For initial understanding of why racquet needs to be set up differently for Under Spin than for Top Spin, I like to demonstrate and have students acknowledge the way the racquet can work just by touching the bottom of the ball, same exact way it works, when you bounce the ball up in the air with racquet face flat open up to the sky or the ceiling. Players do not need to swing the racquet prior to the contact, they don’t even need to hit the ball. All they need to do is to hold the racquet as straight as possible and grip/squeeze it gently to tap the ball at the time it lands on the strings. Racquet can be absolutely still and work as a trampoline. The degree of gripping makes the ball bounce higher or lower.
Just like I am using the previous post to make it easier for readers to understand why we need to do something different to intercept the ball out of the air than when we swing all the way from the base line, I do a lot of warm up drills. Simple “Flip-Flops” in the air help players to understand how light “tapping” and “gripping still racquet” can control the ball. Once the feeling of just a “tap” or a “touch” become trust worthy players stay motivated longer when volleying doesn’t work right away. They need to have some vision and belief to handle failures when learning to volley. Managing the degree of gripping or squeezing the racquet at the contact point comes with practice, of course. Understanding what to practice makes it much more productive, usually.
Turning sideways to the ball is the first part of the “Clean Under Spin Spin Response,” same as for the Top Spin. Down the road turning for volleys can be modified to a bare minimum and in some cases eliminated. It would all depend on the situation in the point and the way the ball comes requires something instant, intuitive, and often even unorthodox. Same with the height of the contact point and the degrees of bending knees and lifting or dropping arms. But, in my opinion, at the time of initial learning turning sideways to the ball is absolutely important. Players need to picture and believe in turning sideways to the ball to understand the reasons and the benefits turning provides. One of the benefits is that turning sideways is a huge stimulation for the use of continental grip and keeping hands relaxed. One other huge benefit is the weight shift from two feet to one. That allows to start legs movement to the ball rather than bending over.
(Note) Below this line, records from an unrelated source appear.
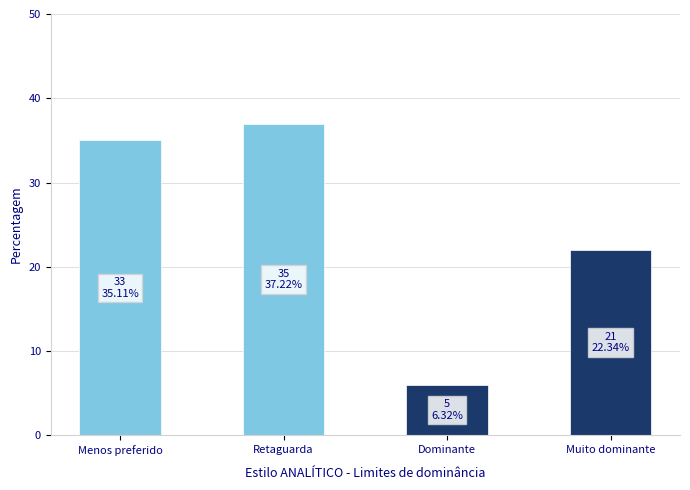

What is the minimum value shown in the chart?

6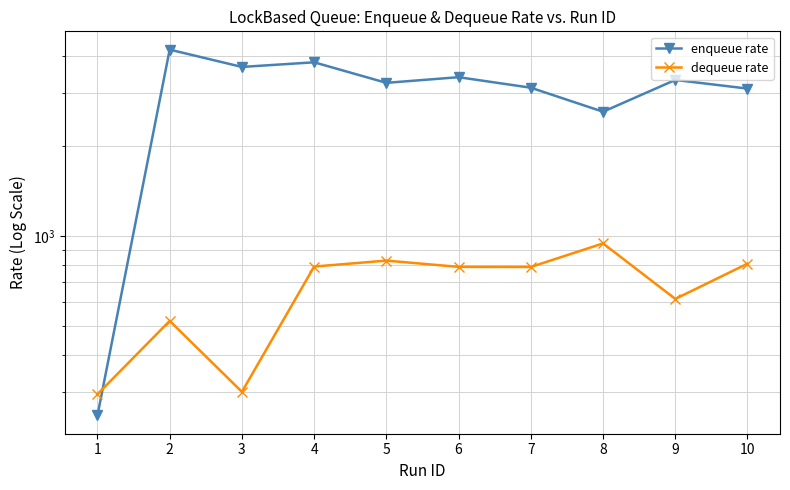

Reading left to right, list all the values displayed in this chart.

enqueue rate: 250.3	4206.4	3680.5	3814.6	3255.6	3400.5	3135.5	2605.4	3329.3	3114.3
dequeue rate: 294.8	518.9	300.3	789.2	826.3	787.2	786.7	943.4	614.9	806.9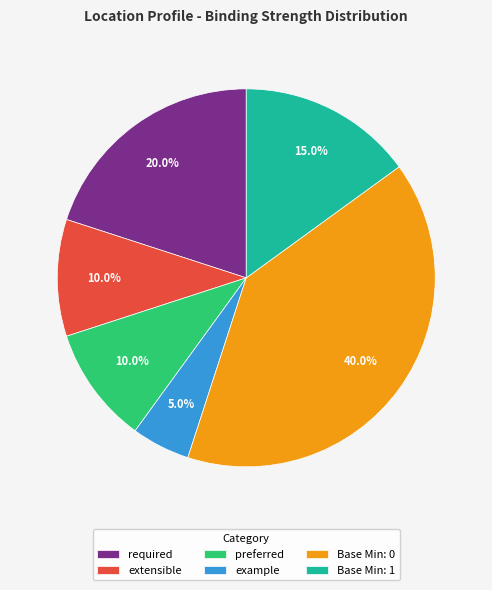

Combined, what portion of the pie is Base Min: 1 and required?

35.0%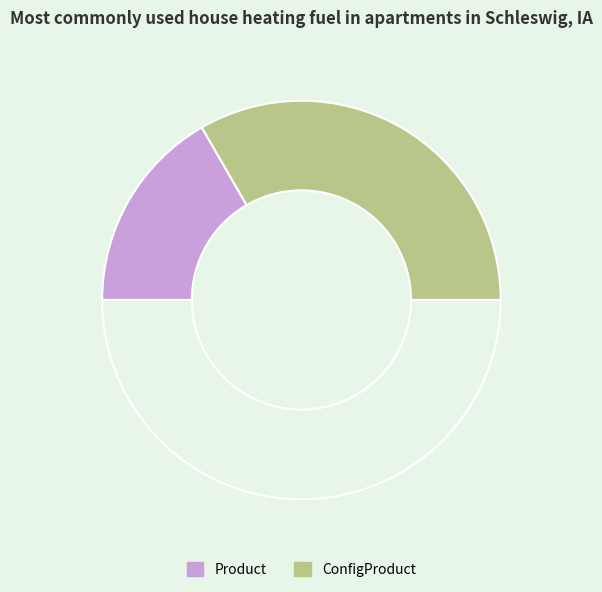

How many segments does this pie chart have?

3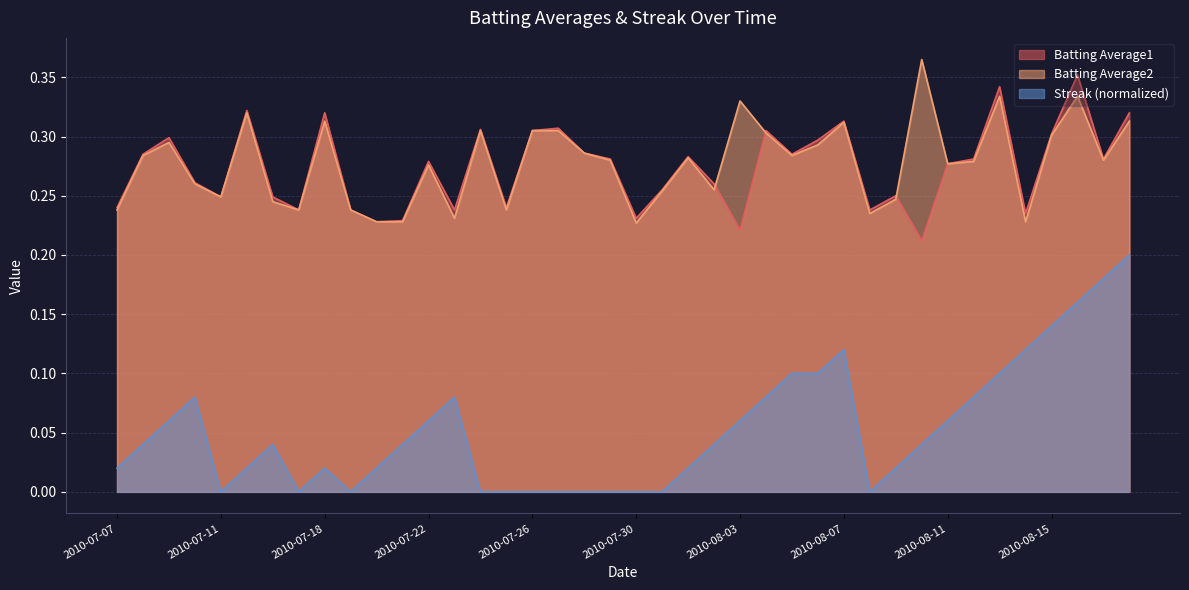

Between 2010-08-01 and 2010-08-04, which series saw the biggest shift?

Streak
Opening the racquet face to a different degree is the second ingredient of “Clean Under Spin Response.” Unlike in the cases with Top Spin Responses, racquet stays in front of the torso. At least racquet handle. This way it can be applied to the ball sooner, when the time is limited. Together turning and opening racquet face create nice initial disposition to handle the ball in the air efficiently and with sharper purpose down the road. “Turn to open” is what I try to get into the kids’ system as much as possible and as soon as possible.